(Exercise instructions)
Find the line in the entries below that contains "left knee: (131, 210)". Repeat it exactly, and every line after it through the line that contains "right back paw: (128, 237)".

=== Section Start ===

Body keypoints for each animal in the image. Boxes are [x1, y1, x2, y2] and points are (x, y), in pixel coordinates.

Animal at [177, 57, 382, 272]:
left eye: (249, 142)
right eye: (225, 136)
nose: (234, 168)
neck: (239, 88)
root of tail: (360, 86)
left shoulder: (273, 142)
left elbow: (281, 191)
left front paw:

=== Section End ===
=== Section Start ===

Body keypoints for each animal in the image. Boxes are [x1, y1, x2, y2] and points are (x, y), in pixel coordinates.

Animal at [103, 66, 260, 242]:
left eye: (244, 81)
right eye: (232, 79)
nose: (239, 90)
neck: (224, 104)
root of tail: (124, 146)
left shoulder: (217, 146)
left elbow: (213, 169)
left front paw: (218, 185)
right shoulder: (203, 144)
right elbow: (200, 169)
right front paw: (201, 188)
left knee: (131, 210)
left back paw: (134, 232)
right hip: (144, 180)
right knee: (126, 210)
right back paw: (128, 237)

=== Section End ===

(Completed exercise)
left knee: (131, 210)
left back paw: (134, 232)
right hip: (144, 180)
right knee: (126, 210)
right back paw: (128, 237)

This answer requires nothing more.